N. Korea dismantling rocket test site as Trump rants over reports he loathes lack of progress
New satellite imagery showed partial dismantlement of North Korea’s satellite launch facility. It comes as the US media reported that Donald Trump is somehow unhappy with the denuclearization progress of the Korean Peninsula.
Images of Sohae Satellite Launching Station, released by monitoring group 38 North on Monday, showed that Pyongyang has apparently begun dismantling work there. The satellite snapshots dated July 20 depict the presence of a crane and vehicles conducting deconstruction work on a building used to assemble space-launch vehicles, including a rail-mounted transfer structure. Other satellite pictures of Sohae Station show the dismantlement of a nearby rocket engine test stand previously used to run liquid-fuel engines for ballistic missiles and space-launch vehicles by Pyongyang.
New commercial satellite imagery of the Sohae Satellite Launching Station indicates that the #DPRK has begun dismantling key facilities, including the rail-mounted processing building and and the nearby rocket engine test stand.https://t.co/ffdQ23QaWG
— 38 North (@38NorthNK) July 23, 2018
“Since these facilities are believed to have played an important role in the development of technologies for the North’s intercontinental ballistic missile program, these efforts represent a significant confidence-building measure on the part of North Korea,” the monitoring group said in their report.

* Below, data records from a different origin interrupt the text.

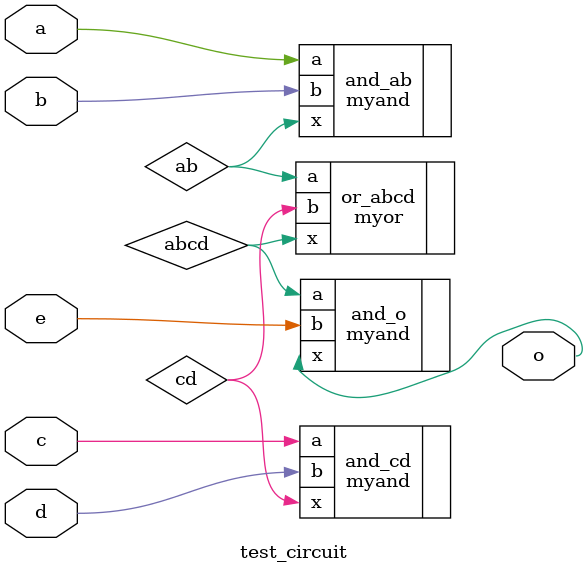
<source format=v>
module test_circuit(
  input a,
  input b,
  input c,
  input d,
  input e,
  output wire o
);

wire ab;
wire cd;
wire abcd;
myand and_ab(.a(a), .b(b), .x(ab));
myand and_cd(.a(c), .b(d), .x(cd));
myor or_abcd(.a(ab), .b(cd), .x(abcd));
myand and_o(.a(abcd), .b(e), .x(o));

endmodule
</source>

North Korea insists that its space exploration program is purely civilian, but many of the technologies needed to place a satellite in orbit are similar to those needed to deliver a nuclear warhead to another continent. Many observers say the space launch site is just part of Pyongyang’s infrastructure for developing ICBM’s, which saw a breakthrough last year.
Commenting on the report on Tuesday, a senior South Korean official said Pyongyang’s actions would “have a good effect on denuclearization.”
"It is a better sign than nothing, and I believe (the North) is moving step by step toward denuclearization," Nam Gwan-pyo, a senior director from the presidential National Security Office said, as cited by Yonhap news agency.
The 38 North publication of the new images emerged just hours after Donald Trump refuted what he called “fake news reports” that claimed that he was somehow frustrated over the lack of progress of the North Korean denuclearization agreed upon at the Singapore summit last month.
"A Rocket has not been launched by North Korea in 9 months. Likewise, no Nuclear Tests. Japan is happy, all of Asia is happy. But the Fake News is saying, without ever asking me (always anonymous sources), that I am angry because it is not going fast enough. Wrong, very happy!" Trump tweeted on Monday morning.
Over the weekend, a number of US news outlets ran a story claiming that less than six weeks after Trump meeting with North Korean leader Kim Jong-un in Singapore, the US president was growing increasingly impatient with the pace of talks on denuclearization of the Korean Peninsula. Basing their story on the report published in the Washington Post, the US media noted that Trump has been asking for daily updates on the status of negotiations, allegedly criticizing the lack of dismantlement of a missile testing facility by the North that the US leader hoped would be destroyed.
The June 12 summit produced little specific commitments put on paper, but it is presumed to have resulted in several verbal agreements. On his part, Trump shortly after the meeting paused some of the joint exercises the US holds with South Korea. Even before the face-to-face with Trump, Kim announced that he was shutting down some of his country’s key facilities related to nuclear and rocket research.